● **TAREFAS PROPOSTAS**
1. Reescreva o texto sobre o Corinthians desde "Renato Augusto assume" até "suas próprias vaidades.", inclusive, trocando "Corinthians" por "Timão".
2. Responda, com base no texto sobre o Corinthians:
(a) Qual jogador tem sido importantíssimo na defesa?
(b) Com qual jogador a torcida sonha pelo Parque São Jorge?
(c) Em que os "homens gol" do time tropeçam?

● **TRECHO SELECIONADO**
Renato Augusto assume a liderança quando necessário. Jô, portanto, faz o mesmo quando vê a oportunidade. Fábio Santos tem sido importantíssimo na defesa, aliás. Mas o Corinthians não tem um “homem gol” há tempos. Talvez justamente por isso, hoje, a torcida clame pelo retorno de nomes como “Angel Romero”, ou ainda sonhe com um Cavani pelo Parque São Jorge. São sonhos distantes, mas que remetem ao torcedor esta necessidade.
Há uma vaga disponível e diversos candidatos à disposição. Porém, falta a responsabilidade para tal. O que estes nomes têm em comum, além da fome de gol, é o olhar carinhoso para com sua equipe. Existe ali uma séria noção de coletividade que os obriga a pensar no time antes de suas próprias glórias. Hoje, o Corinthians possui uma equipe forte, mas uma necessidade individual maior ainda. Nossos “homens gol” tropeçam em suas próprias vaidades.

● **DADOS EM ANÁLISE**
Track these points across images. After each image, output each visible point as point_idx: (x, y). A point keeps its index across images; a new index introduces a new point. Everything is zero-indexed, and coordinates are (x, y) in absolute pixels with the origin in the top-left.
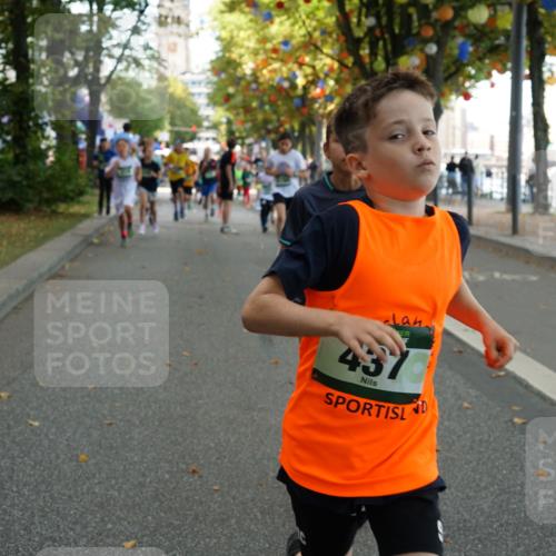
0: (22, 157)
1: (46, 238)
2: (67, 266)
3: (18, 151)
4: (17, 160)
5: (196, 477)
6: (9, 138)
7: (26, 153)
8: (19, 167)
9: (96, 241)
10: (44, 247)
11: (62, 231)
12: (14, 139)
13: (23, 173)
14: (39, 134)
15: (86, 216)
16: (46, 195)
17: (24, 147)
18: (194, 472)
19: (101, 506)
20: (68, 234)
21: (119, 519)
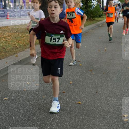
0: (87, 7)
1: (88, 25)
2: (90, 31)
3: (86, 6)
4: (85, 8)
5: (91, 72)
6: (84, 3)
7: (88, 6)
8: (86, 9)
9: (100, 26)
10: (87, 27)
11: (93, 23)
12: (85, 3)
13: (86, 11)
14: (91, 2)
15: (101, 20)
16: (91, 16)
17: (87, 5)
18: (91, 71)
19: (67, 76)
20: (94, 24)
21: (70, 78)
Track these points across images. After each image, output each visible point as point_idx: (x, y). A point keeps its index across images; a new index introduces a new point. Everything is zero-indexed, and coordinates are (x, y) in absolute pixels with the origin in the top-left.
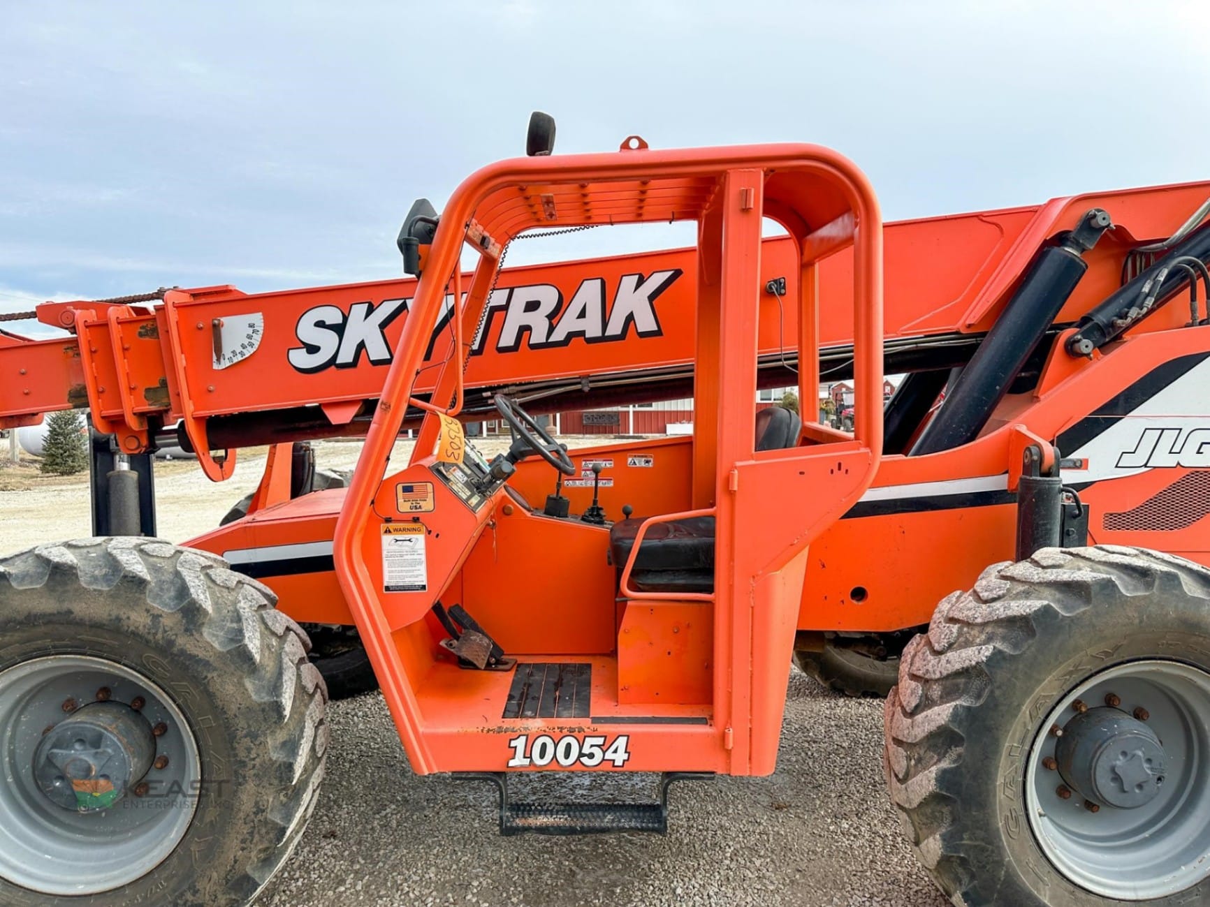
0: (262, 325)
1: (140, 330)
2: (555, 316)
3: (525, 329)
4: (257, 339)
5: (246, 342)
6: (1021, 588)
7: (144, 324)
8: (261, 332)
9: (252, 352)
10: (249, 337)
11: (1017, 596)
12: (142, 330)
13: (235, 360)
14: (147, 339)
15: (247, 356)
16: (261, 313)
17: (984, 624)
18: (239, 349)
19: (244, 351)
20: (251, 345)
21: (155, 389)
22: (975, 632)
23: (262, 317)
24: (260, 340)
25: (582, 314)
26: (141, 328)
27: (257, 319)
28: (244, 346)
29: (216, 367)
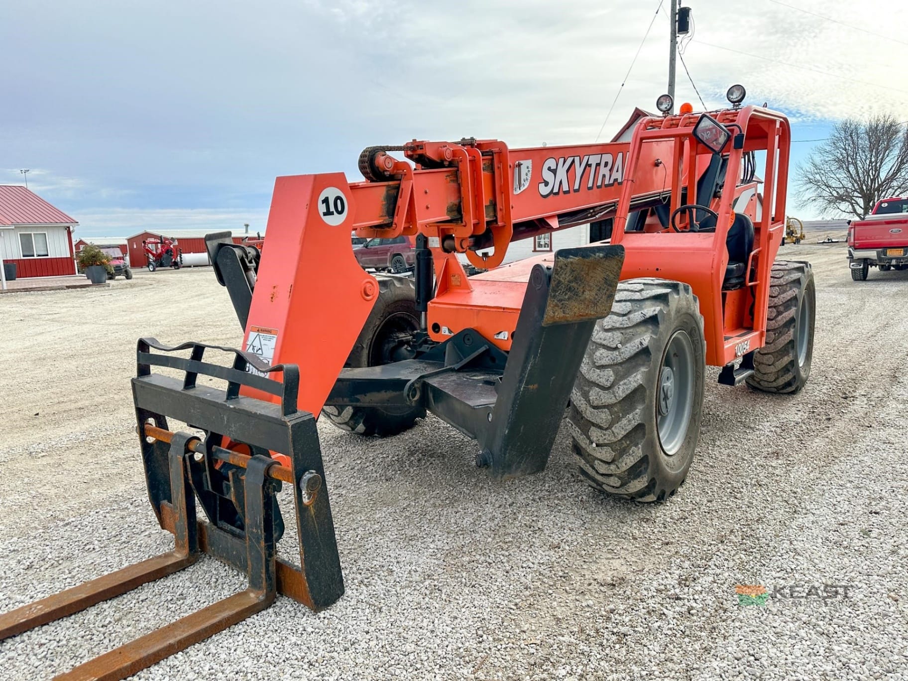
2: (611, 170)
3: (604, 176)
6: (786, 272)
7: (485, 162)
11: (787, 274)
12: (484, 166)
14: (486, 172)
16: (531, 160)
17: (786, 284)
21: (489, 207)
22: (785, 287)
25: (617, 171)
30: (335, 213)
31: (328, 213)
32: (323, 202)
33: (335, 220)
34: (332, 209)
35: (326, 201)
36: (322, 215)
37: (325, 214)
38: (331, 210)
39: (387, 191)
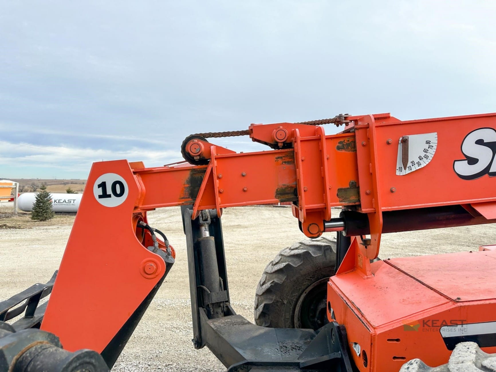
0: (436, 142)
1: (338, 145)
4: (432, 153)
5: (423, 154)
7: (342, 140)
8: (435, 147)
9: (427, 163)
10: (425, 151)
12: (340, 145)
13: (413, 169)
14: (343, 151)
15: (422, 166)
16: (436, 133)
18: (417, 160)
19: (420, 161)
20: (426, 157)
21: (345, 190)
23: (436, 136)
24: (434, 153)
26: (339, 143)
27: (433, 137)
28: (420, 158)
29: (398, 173)
30: (112, 195)
31: (105, 195)
32: (99, 186)
33: (113, 202)
34: (109, 191)
35: (103, 185)
36: (97, 197)
37: (100, 197)
38: (108, 193)
39: (192, 175)
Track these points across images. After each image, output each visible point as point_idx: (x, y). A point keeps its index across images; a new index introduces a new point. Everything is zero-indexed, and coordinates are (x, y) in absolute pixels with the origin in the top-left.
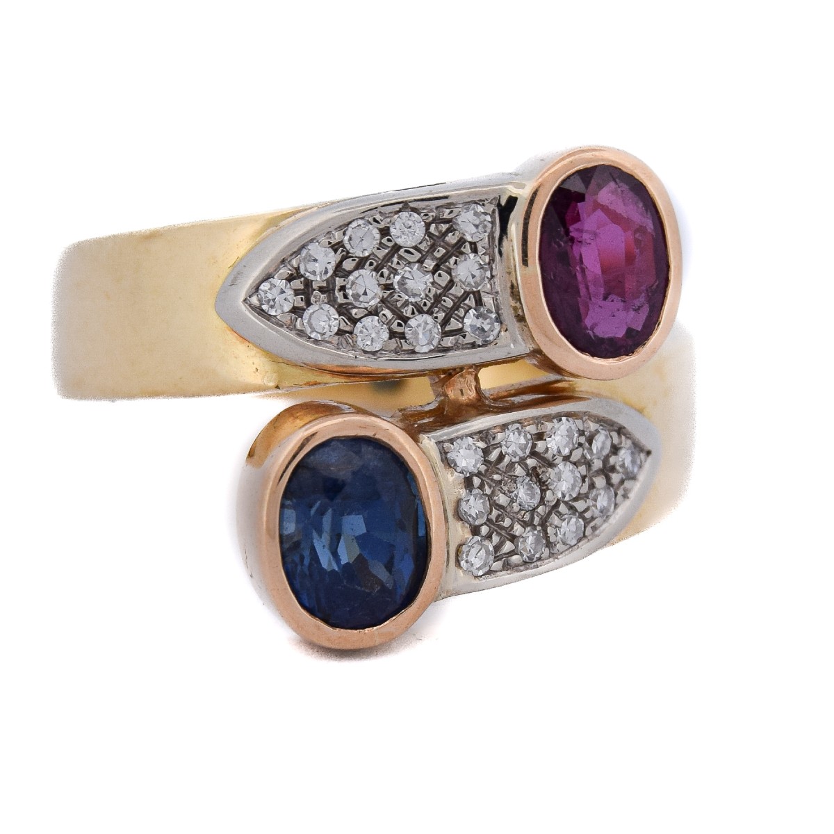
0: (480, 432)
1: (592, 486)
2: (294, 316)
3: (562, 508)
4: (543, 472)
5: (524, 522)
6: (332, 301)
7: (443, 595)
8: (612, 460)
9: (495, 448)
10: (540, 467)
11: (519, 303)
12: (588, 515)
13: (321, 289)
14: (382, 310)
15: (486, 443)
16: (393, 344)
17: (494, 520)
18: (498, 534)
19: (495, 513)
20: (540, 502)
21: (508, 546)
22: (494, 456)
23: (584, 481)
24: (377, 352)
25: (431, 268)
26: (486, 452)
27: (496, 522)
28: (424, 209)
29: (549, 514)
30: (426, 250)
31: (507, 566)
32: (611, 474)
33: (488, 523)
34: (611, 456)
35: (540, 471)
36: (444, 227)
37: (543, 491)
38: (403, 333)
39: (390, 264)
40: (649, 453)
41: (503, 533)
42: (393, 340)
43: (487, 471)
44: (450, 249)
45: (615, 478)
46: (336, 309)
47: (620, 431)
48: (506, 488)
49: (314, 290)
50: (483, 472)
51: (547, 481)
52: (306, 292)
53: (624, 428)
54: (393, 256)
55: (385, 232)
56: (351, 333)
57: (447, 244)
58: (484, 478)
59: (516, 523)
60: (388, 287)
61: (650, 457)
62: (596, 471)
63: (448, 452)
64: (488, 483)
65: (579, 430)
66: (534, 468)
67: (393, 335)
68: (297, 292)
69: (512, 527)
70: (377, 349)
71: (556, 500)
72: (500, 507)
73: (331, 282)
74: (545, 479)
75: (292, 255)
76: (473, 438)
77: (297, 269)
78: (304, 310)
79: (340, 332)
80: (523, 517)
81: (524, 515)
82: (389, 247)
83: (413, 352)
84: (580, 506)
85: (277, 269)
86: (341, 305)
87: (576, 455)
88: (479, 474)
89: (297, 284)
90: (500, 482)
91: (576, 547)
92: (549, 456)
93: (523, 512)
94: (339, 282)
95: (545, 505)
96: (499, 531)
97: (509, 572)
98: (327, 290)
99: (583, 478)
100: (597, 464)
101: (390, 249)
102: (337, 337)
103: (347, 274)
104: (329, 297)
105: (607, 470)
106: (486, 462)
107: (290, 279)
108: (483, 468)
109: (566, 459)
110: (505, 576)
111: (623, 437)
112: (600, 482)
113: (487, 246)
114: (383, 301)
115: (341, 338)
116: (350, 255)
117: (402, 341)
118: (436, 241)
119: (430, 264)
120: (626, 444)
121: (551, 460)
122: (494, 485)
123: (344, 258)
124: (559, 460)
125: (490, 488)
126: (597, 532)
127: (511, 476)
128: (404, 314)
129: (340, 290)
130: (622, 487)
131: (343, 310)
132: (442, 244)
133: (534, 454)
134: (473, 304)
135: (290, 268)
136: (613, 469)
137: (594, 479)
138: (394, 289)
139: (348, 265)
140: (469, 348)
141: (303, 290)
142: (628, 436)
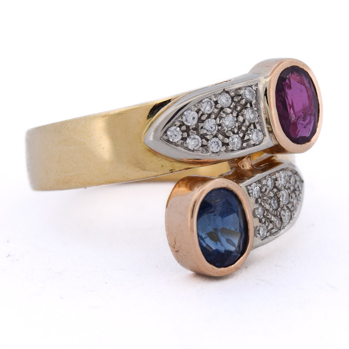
0: (258, 180)
1: (291, 197)
2: (182, 141)
3: (285, 208)
4: (278, 194)
5: (275, 215)
6: (198, 134)
9: (264, 186)
10: (277, 192)
11: (270, 126)
12: (292, 209)
13: (194, 129)
14: (218, 135)
15: (261, 185)
16: (224, 148)
17: (266, 215)
18: (267, 221)
19: (266, 212)
20: (278, 206)
21: (271, 226)
22: (264, 190)
24: (218, 152)
26: (261, 188)
28: (230, 91)
29: (281, 210)
30: (233, 108)
31: (271, 234)
32: (296, 192)
33: (264, 217)
36: (239, 98)
37: (279, 202)
38: (228, 143)
39: (220, 115)
42: (224, 146)
43: (262, 196)
46: (200, 137)
48: (268, 202)
49: (191, 130)
52: (187, 130)
54: (221, 112)
55: (216, 103)
56: (207, 145)
57: (241, 105)
59: (272, 216)
60: (220, 125)
62: (292, 191)
63: (249, 190)
64: (262, 201)
67: (224, 144)
68: (183, 132)
69: (271, 218)
70: (218, 151)
71: (283, 205)
72: (267, 210)
73: (197, 125)
74: (279, 197)
75: (179, 116)
76: (257, 183)
77: (182, 122)
78: (187, 138)
79: (203, 146)
80: (274, 213)
81: (274, 212)
83: (233, 150)
84: (289, 206)
85: (174, 123)
86: (201, 135)
87: (287, 186)
88: (260, 198)
89: (183, 128)
90: (266, 200)
91: (289, 223)
92: (280, 187)
93: (274, 211)
94: (201, 125)
95: (280, 207)
97: (271, 236)
98: (196, 129)
99: (289, 195)
100: (292, 188)
101: (220, 109)
102: (201, 148)
103: (203, 121)
104: (196, 132)
105: (295, 190)
106: (261, 192)
107: (180, 126)
110: (271, 238)
111: (297, 176)
112: (293, 195)
113: (255, 104)
114: (218, 130)
115: (203, 148)
116: (204, 113)
117: (228, 146)
118: (236, 104)
119: (235, 114)
120: (298, 179)
122: (264, 201)
123: (201, 115)
124: (283, 188)
125: (263, 203)
126: (295, 216)
127: (269, 197)
128: (228, 135)
129: (201, 129)
131: (203, 137)
132: (238, 105)
133: (275, 187)
134: (253, 128)
135: (180, 122)
138: (222, 125)
139: (203, 118)
140: (253, 146)
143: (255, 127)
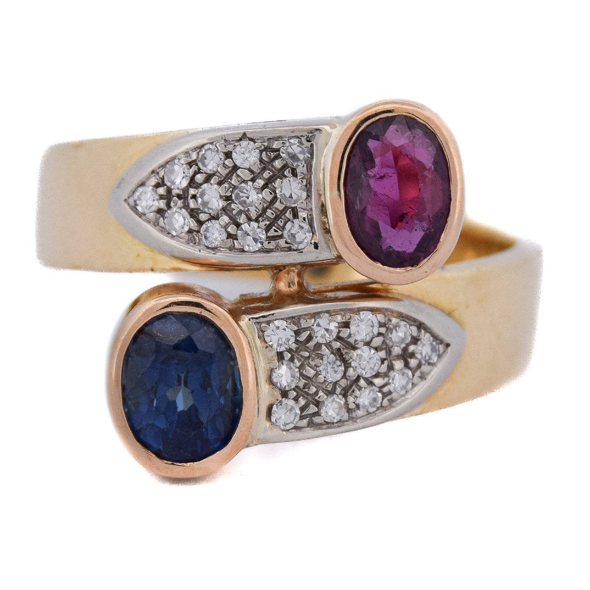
0: (293, 317)
1: (391, 368)
2: (158, 216)
3: (362, 382)
4: (346, 353)
5: (328, 391)
6: (186, 206)
7: (255, 442)
8: (412, 348)
9: (304, 331)
10: (343, 348)
11: (326, 219)
12: (385, 390)
13: (179, 197)
14: (222, 216)
15: (298, 327)
16: (229, 242)
17: (302, 387)
18: (304, 398)
19: (303, 381)
20: (343, 376)
21: (313, 409)
22: (303, 337)
23: (383, 363)
24: (216, 248)
25: (261, 185)
26: (297, 333)
27: (303, 389)
28: (258, 139)
29: (351, 386)
30: (258, 172)
31: (311, 424)
32: (409, 360)
33: (297, 389)
34: (410, 345)
35: (344, 352)
36: (272, 155)
37: (346, 368)
38: (236, 235)
39: (230, 180)
40: (448, 345)
41: (310, 398)
42: (229, 240)
43: (297, 348)
44: (277, 172)
45: (413, 362)
46: (189, 213)
47: (420, 326)
48: (312, 363)
49: (174, 196)
50: (294, 350)
51: (349, 360)
52: (168, 197)
53: (424, 324)
54: (233, 175)
55: (228, 155)
56: (198, 232)
57: (274, 168)
58: (295, 354)
59: (321, 391)
60: (228, 198)
61: (449, 348)
62: (396, 356)
63: (264, 331)
64: (297, 358)
65: (379, 322)
66: (339, 350)
67: (230, 236)
68: (161, 197)
69: (316, 393)
70: (216, 246)
71: (356, 375)
72: (307, 378)
73: (185, 190)
74: (347, 358)
75: (159, 168)
76: (287, 322)
77: (163, 179)
78: (166, 211)
79: (190, 231)
80: (327, 387)
81: (328, 385)
82: (229, 167)
83: (243, 251)
84: (378, 381)
85: (148, 178)
86: (192, 210)
87: (377, 341)
88: (290, 350)
89: (162, 191)
90: (309, 357)
91: (374, 414)
92: (351, 340)
93: (327, 383)
94: (192, 191)
95: (347, 379)
96: (306, 396)
97: (312, 429)
98: (183, 197)
99: (383, 361)
100: (397, 350)
101: (230, 169)
102: (188, 234)
103: (198, 186)
104: (184, 203)
105: (406, 356)
106: (297, 342)
107: (157, 186)
108: (294, 346)
109: (368, 344)
110: (309, 431)
111: (423, 331)
112: (399, 364)
113: (305, 172)
114: (223, 209)
115: (190, 235)
116: (201, 171)
117: (235, 241)
118: (265, 165)
119: (260, 182)
120: (424, 336)
121: (354, 344)
122: (303, 360)
123: (195, 173)
124: (360, 345)
125: (299, 361)
126: (394, 404)
127: (318, 354)
128: (238, 220)
129: (192, 198)
130: (419, 370)
132: (270, 168)
133: (339, 338)
134: (291, 217)
135: (158, 178)
136: (412, 355)
137: (393, 362)
138: (232, 200)
139: (199, 178)
140: (285, 251)
141: (166, 195)
142: (427, 330)
143: (296, 216)
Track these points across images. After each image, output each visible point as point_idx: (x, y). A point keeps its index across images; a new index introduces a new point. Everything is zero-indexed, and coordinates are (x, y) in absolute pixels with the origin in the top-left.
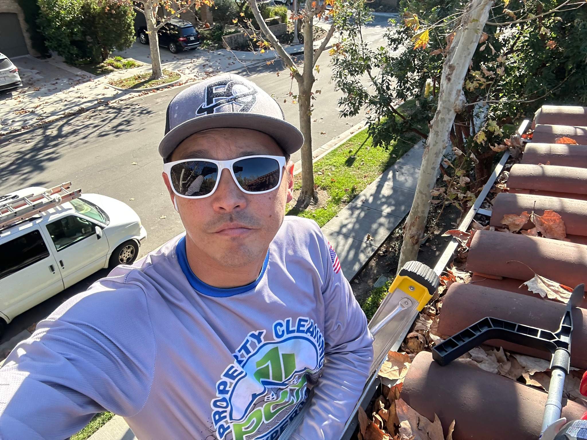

● **RESPOSTAS POR TAREFA**
1.
Renato Augusto assume a liderança quando necessário. Jô, portanto, faz o mesmo quando vê a oportunidade. Fábio Santos tem sido importantíssimo na defesa, aliás. Mas o Timão não tem um “homem gol” há tempos. Talvez justamente por isso, hoje, a torcida clame pelo retorno de nomes como “Angel Romero”, ou ainda sonhe com um Cavani pelo Parque São Jorge. São sonhos distantes, mas que remetem ao torcedor esta necessidade.
Há uma vaga disponível e diversos candidatos à disposição. Porém, falta a responsabilidade para tal. O que estes nomes têm em comum, além da fome de gol, é o olhar carinhoso para com sua equipe. Existe ali uma séria noção de coletividade que os obriga a pensar no time antes de suas próprias glórias. Hoje, o Timão possui uma equipe forte, mas uma necessidade individual maior ainda. Nossos “homens gol” tropeçam em suas próprias vaidades.

2.
(a) Fábio Santos.
(b) Com Cavani.
(c) Em suas próprias vaidades.